(Page images and extracted text)
******************************
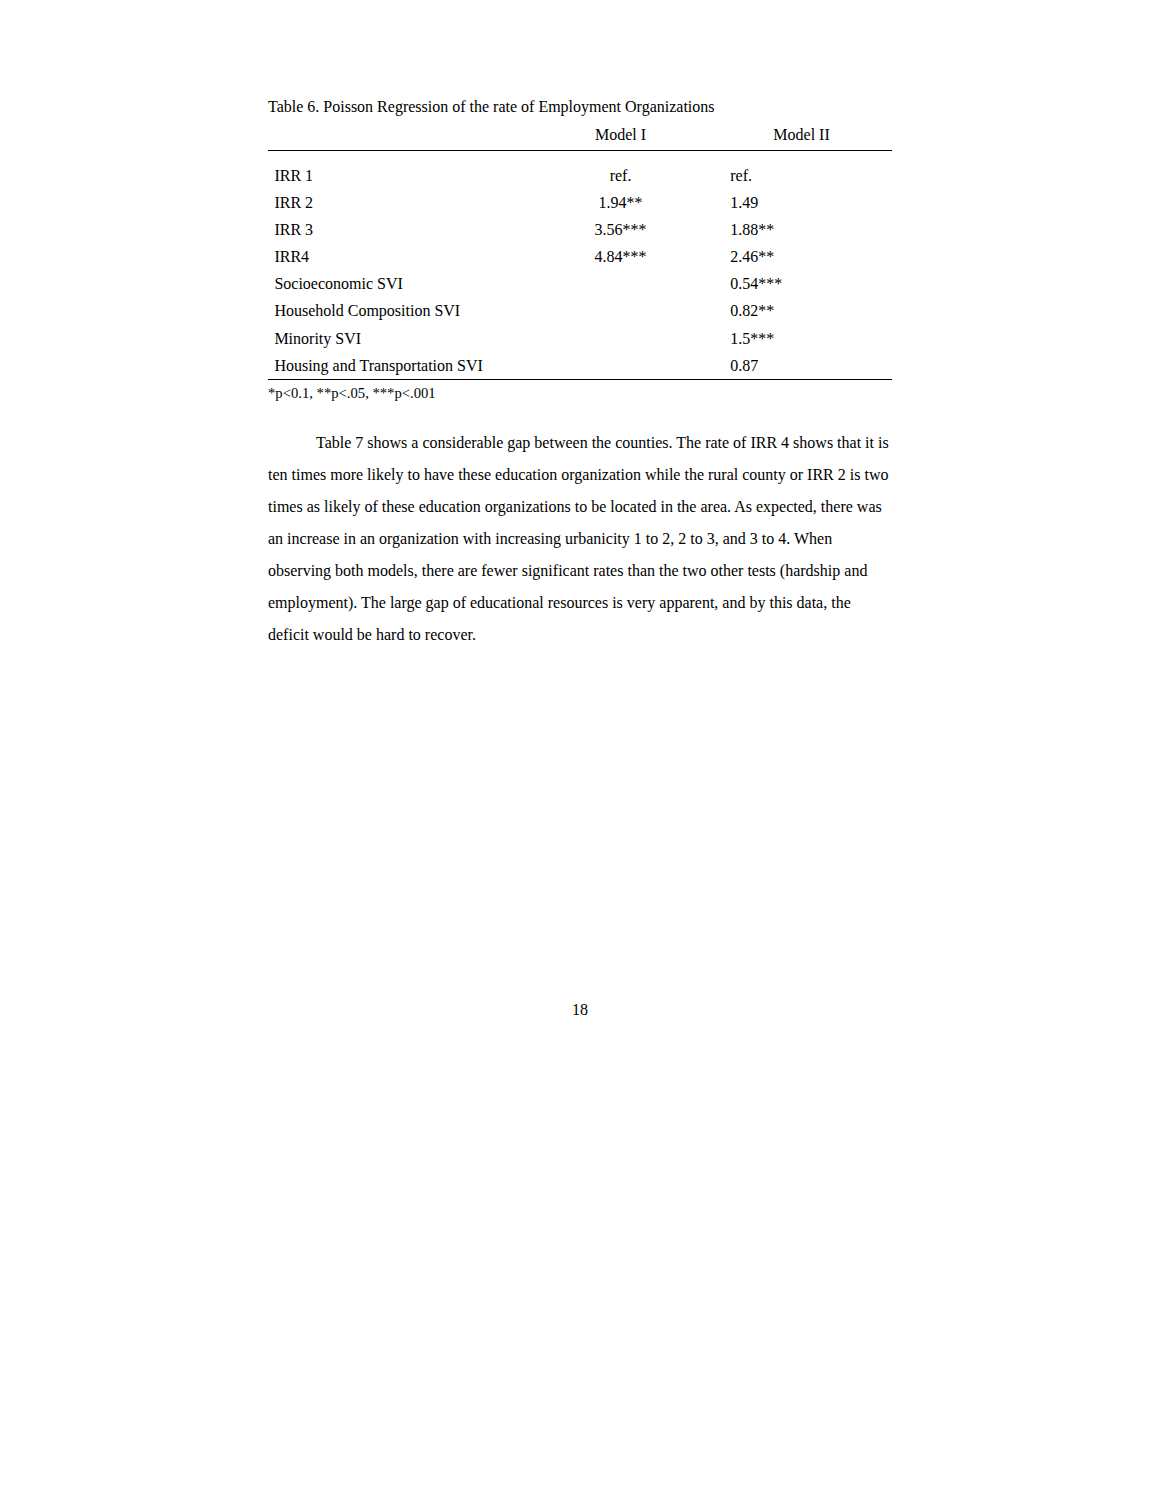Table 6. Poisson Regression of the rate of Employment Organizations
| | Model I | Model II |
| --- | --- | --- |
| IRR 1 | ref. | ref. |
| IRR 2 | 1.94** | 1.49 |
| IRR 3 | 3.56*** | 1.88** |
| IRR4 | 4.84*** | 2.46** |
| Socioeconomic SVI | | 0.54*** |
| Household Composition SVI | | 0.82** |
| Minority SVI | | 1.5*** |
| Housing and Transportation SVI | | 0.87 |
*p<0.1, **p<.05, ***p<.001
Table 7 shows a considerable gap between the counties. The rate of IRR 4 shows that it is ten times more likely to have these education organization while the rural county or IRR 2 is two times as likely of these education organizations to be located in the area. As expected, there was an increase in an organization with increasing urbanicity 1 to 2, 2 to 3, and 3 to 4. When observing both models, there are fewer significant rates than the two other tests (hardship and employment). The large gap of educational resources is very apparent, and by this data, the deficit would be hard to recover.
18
******************************
→ **EXERCISE DETAILS**:
Write out the entries again, exactly as given, skipping any images.

→ **ANSWER SPACE**:
Table 6. Poisson Regression of the rate of Employment Organizations
| | Model I | Model II |
| --- | --- | --- |
| IRR 1 | ref. | ref. |
| IRR 2 | 1.94** | 1.49 |
| IRR 3 | 3.56*** | 1.88** |
| IRR4 | 4.84*** | 2.46** |
| Socioeconomic SVI | | 0.54*** |
| Household Composition SVI | | 0.82** |
| Minority SVI | | 1.5*** |
| Housing and Transportation SVI | | 0.87 |
*p<0.1, **p<.05, ***p<.001
Table 7 shows a considerable gap between the counties. The rate of IRR 4 shows that it is ten times more likely to have these education organization while the rural county or IRR 2 is two times as likely of these education organizations to be located in the area. As expected, there was an increase in an organization with increasing urbanicity 1 to 2, 2 to 3, and 3 to 4. When observing both models, there are fewer significant rates than the two other tests (hardship and employment). The large gap of educational resources is very apparent, and by this data, the deficit would be hard to recover.
18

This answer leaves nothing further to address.